Lab talk
Oct 16, 2012
Model interprets dynamic scanning electron microscopy of vibrating cantilevers
The analysis of cantilever nano-oscillations allows a better understanding of scanning probe microscopy techniques. Currently, there have been only a few direct observations of structures oscillating at the nanoscale. In recent experiments, researchers in Germany have used a scanning electron beam to image a cantilever in oscillation, driven at its first flexural resonance.
In the work, conventional and dynamic SEM imaging is performed simultaneously. The dynamic part is analysed using the fraction of secondary electron signals synchronous to excitation, which is measured by a lock-in amplifier.
As can be seen in the image, the simulated contrasts in the right column correspond well to the experimental data on the left.
Theoretical benefits
The model, which is based on the time-dependent interaction of the electron beam with the vibrating cantilever, provides information about the relationship between the dynamically excited shape and the topological properties of the so obtained images. It allows the team to distinguish between features that are due to the imaging technique and those that carry relevant information, such as those from nonlinear mechanics.
The explicit solution for the image calculation represents another step towards the analysis of nonlinearity in scanning force microscopy experiments. Such nonlinear behaviour of levers appears during intermittent contact imaging or with multi-frequency excitation, which will be explored in future work.

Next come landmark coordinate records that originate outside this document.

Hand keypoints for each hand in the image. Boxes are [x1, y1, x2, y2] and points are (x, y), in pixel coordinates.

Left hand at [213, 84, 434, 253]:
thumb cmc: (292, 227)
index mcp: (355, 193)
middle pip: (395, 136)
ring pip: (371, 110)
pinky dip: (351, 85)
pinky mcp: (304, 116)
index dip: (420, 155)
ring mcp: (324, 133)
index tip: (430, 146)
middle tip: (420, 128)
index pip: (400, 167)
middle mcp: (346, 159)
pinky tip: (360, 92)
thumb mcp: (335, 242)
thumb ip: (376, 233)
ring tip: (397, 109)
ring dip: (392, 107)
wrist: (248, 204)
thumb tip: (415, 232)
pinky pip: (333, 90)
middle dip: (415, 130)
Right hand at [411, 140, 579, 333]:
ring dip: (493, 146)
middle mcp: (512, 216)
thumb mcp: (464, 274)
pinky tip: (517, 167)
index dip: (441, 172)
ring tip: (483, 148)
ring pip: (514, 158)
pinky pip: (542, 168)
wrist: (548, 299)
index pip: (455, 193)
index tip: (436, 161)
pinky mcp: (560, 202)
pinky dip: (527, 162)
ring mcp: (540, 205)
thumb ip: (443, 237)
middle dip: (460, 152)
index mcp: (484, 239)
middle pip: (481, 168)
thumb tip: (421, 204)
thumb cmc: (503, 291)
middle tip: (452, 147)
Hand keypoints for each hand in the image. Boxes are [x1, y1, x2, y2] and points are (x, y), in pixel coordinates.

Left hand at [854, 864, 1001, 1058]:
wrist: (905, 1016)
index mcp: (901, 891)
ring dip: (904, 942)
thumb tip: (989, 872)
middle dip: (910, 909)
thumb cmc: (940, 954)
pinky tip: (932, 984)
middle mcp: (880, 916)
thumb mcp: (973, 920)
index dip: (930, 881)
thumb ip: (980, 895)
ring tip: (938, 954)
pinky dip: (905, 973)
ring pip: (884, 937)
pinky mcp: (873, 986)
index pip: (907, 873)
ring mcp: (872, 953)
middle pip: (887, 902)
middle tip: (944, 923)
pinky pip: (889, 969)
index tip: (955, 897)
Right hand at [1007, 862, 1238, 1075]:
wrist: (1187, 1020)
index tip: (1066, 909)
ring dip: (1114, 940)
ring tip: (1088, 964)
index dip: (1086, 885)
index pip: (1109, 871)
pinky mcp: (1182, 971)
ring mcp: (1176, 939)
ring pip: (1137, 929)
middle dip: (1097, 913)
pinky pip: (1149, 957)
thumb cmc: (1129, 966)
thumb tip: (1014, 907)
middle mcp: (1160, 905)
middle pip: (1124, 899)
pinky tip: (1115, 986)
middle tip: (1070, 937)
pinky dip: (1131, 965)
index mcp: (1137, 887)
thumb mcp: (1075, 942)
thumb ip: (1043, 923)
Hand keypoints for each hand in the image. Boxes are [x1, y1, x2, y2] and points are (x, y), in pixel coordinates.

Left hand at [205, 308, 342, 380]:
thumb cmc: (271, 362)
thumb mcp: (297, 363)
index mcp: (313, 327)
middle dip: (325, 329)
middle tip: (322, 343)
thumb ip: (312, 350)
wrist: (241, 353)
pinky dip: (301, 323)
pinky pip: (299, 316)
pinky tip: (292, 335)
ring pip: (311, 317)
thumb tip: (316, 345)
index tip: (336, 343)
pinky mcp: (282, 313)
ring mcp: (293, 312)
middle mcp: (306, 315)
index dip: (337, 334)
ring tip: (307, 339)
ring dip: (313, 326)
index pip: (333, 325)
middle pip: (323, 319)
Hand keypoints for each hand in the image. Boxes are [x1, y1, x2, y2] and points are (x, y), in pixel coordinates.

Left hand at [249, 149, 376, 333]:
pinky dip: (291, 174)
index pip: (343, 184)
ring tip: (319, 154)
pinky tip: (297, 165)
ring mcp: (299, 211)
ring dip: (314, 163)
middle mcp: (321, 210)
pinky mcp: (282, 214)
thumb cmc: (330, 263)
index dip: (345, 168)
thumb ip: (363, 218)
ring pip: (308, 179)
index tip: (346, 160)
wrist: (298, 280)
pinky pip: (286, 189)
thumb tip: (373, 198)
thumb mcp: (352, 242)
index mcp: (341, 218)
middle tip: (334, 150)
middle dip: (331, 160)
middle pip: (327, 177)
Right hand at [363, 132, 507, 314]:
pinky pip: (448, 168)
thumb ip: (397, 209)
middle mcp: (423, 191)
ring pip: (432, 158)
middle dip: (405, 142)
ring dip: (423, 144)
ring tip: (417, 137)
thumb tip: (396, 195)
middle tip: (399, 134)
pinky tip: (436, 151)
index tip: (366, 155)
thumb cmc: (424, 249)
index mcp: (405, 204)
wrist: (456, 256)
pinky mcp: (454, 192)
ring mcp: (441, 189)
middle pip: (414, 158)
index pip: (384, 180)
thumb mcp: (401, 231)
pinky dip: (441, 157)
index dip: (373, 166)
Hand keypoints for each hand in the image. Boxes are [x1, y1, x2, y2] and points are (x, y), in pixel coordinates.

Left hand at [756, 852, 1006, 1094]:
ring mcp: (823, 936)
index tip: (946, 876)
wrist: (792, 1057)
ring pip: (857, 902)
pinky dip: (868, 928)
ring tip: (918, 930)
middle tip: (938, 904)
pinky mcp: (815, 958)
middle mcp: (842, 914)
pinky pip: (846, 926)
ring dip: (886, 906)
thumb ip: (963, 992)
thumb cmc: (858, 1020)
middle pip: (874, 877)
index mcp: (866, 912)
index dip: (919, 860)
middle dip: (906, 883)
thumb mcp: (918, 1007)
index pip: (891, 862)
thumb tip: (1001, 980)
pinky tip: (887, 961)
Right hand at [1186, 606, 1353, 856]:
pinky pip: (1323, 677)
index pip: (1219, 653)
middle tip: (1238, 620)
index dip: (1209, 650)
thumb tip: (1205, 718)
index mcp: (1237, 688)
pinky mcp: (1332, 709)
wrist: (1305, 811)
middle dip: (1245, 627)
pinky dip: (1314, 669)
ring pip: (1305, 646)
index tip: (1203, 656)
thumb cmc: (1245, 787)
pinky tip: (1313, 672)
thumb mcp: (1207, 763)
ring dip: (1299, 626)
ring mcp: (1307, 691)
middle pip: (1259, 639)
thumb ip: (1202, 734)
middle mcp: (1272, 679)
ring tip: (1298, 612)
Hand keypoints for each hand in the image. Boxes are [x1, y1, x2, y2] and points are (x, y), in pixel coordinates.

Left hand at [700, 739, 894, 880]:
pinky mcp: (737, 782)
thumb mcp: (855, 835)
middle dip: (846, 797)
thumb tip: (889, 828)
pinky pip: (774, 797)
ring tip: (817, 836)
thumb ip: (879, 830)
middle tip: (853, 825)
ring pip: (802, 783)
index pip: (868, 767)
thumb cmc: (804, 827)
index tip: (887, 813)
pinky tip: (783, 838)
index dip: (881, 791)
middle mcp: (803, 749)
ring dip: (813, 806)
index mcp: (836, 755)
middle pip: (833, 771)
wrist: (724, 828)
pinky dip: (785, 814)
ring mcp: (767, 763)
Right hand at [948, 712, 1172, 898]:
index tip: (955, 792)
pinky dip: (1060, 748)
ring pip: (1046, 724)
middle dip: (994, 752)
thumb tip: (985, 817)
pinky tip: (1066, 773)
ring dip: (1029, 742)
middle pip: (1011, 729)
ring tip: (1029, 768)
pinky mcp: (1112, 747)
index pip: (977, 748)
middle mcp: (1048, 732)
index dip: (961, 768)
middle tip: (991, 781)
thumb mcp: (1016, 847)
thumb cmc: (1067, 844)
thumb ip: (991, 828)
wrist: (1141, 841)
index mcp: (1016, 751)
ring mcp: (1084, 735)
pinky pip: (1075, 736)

The researchers presented their results in the journal Nanotechnology.
About the author
Dipl. Phys. Maria-Astrid Schröter graduated in theoretical physics at TU Berlin. Currently she works as a PhD candidate at the Federal Institute for Materials Research and Testing (BAM) in Berlin. Her research focuses on nonlinear dynamics of vibrating microcantilevers. Prof. Dr Heinz Sturm has a background in physical chemistry, heads the group “Nanotribology and Nanostructuring” at BAM and lectures at TU Berlin about SFM techniques. Prof. Dr Matthias Holschneider holds the chair of “Applied Mathematics” at the University of Potsdam. He graduated in theoretical physics and mathematics. Currently, he is director of the Potsdam Institute of the Dynamics of Complex Systems (DYCOS). He is a specialist in mathematical modelling, wavelet analysis and nonlinear system theory.